The genus Nesothripsincludes 28 species, mainly from Australia, New Zealand and the Pacific region. The genus is closely related to Carientothrips, a genus which also has many species in the same part of the world. A key to 14 species in this genus was provided by (Mound 1974b), but N. propinquus and N. lativentris are both variable in structure, within and between sexes (Mound, 1974a).
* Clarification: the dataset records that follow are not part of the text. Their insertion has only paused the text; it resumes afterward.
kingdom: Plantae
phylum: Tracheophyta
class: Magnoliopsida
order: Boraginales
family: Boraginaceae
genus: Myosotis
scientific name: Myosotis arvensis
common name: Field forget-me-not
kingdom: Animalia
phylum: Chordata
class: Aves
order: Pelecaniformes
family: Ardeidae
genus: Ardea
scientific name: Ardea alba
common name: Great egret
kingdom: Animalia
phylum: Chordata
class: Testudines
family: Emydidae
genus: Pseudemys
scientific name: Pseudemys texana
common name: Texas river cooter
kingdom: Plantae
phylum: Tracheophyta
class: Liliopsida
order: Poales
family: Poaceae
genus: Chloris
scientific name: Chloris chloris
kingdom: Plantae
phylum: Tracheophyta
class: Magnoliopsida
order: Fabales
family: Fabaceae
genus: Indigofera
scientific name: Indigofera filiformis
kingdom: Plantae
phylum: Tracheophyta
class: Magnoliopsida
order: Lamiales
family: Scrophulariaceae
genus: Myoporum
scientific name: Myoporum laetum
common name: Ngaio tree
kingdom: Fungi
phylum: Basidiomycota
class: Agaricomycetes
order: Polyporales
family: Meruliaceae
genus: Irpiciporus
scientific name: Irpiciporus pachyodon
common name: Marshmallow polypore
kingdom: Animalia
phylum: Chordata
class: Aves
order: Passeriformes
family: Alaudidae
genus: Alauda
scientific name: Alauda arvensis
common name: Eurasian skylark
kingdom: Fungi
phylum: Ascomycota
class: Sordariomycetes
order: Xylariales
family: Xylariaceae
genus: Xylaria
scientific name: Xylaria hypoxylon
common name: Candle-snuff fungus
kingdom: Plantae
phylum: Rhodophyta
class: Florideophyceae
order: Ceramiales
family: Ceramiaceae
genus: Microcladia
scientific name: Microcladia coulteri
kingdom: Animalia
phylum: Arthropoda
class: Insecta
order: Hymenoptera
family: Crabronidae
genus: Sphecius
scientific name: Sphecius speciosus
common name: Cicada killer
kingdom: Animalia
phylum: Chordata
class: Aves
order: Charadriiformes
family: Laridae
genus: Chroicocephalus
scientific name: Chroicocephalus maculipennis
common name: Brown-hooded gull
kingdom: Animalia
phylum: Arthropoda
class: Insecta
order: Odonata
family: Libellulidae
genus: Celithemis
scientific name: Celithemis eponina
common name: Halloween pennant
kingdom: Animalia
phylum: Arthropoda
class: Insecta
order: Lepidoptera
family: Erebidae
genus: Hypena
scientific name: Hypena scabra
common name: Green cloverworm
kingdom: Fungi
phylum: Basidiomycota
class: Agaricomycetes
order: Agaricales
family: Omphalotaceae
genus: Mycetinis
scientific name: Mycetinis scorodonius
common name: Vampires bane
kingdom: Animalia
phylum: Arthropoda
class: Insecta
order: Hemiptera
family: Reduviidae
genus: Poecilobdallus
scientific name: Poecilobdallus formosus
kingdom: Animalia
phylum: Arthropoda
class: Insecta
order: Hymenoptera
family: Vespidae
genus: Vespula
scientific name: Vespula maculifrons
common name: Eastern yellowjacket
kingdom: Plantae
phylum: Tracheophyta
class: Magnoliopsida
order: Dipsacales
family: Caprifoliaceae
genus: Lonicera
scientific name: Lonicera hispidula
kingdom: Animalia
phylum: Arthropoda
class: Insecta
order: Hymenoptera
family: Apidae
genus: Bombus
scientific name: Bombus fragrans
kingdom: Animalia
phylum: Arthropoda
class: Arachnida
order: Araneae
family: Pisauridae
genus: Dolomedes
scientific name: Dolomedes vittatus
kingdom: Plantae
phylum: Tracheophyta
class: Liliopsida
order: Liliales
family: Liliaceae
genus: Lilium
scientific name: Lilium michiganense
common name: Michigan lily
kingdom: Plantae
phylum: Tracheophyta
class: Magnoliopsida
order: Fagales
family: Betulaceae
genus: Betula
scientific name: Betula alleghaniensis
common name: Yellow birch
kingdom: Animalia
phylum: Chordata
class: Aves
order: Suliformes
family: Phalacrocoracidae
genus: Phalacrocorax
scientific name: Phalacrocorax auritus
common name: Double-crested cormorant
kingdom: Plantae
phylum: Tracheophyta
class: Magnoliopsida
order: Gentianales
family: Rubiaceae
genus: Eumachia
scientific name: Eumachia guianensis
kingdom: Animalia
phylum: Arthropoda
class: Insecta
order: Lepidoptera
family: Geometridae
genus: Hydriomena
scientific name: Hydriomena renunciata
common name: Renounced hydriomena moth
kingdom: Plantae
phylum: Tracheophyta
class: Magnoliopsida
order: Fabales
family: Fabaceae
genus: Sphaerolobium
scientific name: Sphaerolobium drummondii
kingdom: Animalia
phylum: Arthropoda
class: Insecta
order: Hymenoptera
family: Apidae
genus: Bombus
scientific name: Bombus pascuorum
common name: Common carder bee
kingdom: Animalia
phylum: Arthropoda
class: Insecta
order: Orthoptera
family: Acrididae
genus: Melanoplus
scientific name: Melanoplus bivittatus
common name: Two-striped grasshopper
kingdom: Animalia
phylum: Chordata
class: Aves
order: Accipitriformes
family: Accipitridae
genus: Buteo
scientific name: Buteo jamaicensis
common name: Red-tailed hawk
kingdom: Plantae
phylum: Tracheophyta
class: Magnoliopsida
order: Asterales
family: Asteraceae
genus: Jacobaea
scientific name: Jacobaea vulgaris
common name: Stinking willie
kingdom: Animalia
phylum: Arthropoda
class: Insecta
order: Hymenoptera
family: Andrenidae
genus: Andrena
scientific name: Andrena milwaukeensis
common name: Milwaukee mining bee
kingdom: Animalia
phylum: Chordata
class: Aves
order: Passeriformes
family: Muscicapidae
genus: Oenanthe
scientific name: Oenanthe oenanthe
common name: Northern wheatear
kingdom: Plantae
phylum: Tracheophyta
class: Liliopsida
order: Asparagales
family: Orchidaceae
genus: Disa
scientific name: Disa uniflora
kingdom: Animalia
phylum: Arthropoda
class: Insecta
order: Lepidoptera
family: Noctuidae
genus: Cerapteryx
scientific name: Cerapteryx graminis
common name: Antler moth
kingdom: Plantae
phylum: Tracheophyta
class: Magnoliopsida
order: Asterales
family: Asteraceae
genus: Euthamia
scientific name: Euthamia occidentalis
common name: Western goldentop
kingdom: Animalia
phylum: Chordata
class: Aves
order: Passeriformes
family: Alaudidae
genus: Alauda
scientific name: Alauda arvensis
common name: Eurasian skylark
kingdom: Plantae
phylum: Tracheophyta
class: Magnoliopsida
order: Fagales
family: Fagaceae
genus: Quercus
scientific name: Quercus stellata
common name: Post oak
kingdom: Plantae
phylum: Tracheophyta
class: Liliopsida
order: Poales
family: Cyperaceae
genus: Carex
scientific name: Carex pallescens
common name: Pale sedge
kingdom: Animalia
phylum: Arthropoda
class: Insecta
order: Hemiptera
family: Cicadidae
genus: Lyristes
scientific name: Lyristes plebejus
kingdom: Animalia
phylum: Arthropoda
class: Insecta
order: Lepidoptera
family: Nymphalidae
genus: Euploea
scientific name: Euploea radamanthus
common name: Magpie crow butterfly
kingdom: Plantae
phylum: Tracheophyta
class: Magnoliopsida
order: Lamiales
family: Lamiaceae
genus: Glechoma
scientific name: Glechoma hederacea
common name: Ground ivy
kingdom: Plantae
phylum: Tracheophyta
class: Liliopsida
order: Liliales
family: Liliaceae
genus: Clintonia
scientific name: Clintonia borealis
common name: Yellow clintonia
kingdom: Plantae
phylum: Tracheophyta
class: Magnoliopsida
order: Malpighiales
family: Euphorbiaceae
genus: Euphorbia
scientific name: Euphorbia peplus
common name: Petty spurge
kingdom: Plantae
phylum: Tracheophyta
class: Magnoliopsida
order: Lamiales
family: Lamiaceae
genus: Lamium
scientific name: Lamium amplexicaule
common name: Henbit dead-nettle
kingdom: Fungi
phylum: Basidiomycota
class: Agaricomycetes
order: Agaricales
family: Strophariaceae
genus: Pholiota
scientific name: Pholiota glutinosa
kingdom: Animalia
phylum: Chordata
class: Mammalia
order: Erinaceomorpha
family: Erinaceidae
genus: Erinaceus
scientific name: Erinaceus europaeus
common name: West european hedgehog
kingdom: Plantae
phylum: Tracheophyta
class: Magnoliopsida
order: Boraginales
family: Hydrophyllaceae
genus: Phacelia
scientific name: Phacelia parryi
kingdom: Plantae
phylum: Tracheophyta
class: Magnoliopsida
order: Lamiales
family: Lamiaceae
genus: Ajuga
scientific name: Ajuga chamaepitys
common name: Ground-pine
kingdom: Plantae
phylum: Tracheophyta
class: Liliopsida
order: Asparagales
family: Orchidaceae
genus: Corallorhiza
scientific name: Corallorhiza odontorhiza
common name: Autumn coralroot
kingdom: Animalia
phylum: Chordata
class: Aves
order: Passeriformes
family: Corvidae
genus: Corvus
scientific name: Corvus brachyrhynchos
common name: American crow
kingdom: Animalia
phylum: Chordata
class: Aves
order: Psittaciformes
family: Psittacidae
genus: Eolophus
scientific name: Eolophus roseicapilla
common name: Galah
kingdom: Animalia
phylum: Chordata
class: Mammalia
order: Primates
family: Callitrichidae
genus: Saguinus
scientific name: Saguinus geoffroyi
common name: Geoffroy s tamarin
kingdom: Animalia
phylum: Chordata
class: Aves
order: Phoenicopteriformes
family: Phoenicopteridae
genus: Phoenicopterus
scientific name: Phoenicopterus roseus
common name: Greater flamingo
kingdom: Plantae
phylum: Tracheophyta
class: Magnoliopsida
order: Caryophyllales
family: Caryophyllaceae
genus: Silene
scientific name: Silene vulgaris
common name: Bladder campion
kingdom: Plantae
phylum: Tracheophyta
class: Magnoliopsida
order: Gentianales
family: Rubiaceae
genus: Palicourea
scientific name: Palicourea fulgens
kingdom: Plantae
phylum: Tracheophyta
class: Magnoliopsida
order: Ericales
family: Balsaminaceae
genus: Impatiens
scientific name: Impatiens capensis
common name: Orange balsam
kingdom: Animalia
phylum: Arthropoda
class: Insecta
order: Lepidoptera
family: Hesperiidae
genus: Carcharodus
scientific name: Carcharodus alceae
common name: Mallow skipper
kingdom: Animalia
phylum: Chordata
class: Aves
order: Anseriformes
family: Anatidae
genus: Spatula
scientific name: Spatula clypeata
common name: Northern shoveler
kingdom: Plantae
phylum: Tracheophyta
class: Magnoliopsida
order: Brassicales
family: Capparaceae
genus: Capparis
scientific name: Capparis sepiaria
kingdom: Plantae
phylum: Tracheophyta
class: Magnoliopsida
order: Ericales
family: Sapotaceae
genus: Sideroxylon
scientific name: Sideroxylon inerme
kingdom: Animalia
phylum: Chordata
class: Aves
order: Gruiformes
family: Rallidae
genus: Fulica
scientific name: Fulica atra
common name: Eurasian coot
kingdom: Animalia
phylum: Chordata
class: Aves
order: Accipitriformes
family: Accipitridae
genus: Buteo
Large males have unusually large L-shaped fore femora, although small males and females have normal fore femora; this structural variation suggests that there is some sort of male/male interaction and fighting over resources.

Taxonomic data

Current valid name

Nesothrips lativentris (Karny)

Original name and synonyms

  • Rhaebothrips lativentris Karny, 1913: 129
  • Cryptothrips claripennis Hood, 1919: 90
  • Cryptothrips difficilis Bagnall, 1921: 276
  • Cryptothrips seychellensis Bagnall, 1921: 274
  • Gynaikothrips fulmeki Karny, 1925: 49
  • Cryptothrips magnus Moulton, 1928: 315
  • Gynaikothrips yuasai Moulton, 1928: 315
  • Machatothrips ipomoeae Ishida, 1932: 12
  • Rhaebothrips fuscus Moulton, 1942: 15
  • Bolothrips australiensis Moulton, 1968: 118

Family placement

Phlaeothripidae, Idolothripinae

Biological data

Life history

Producing colonies on dead fronds of coconut palms, but also on dead branches. Dispersing winged adults sometimes fly into crops.

Host plants

Feeding on fungal spores.

Tospoviruses vectored


Crop damage


Distribution data

Area of origin

Probably originally from the Pacific area.


Widespread in tropical countries, and a potential immigrant to California.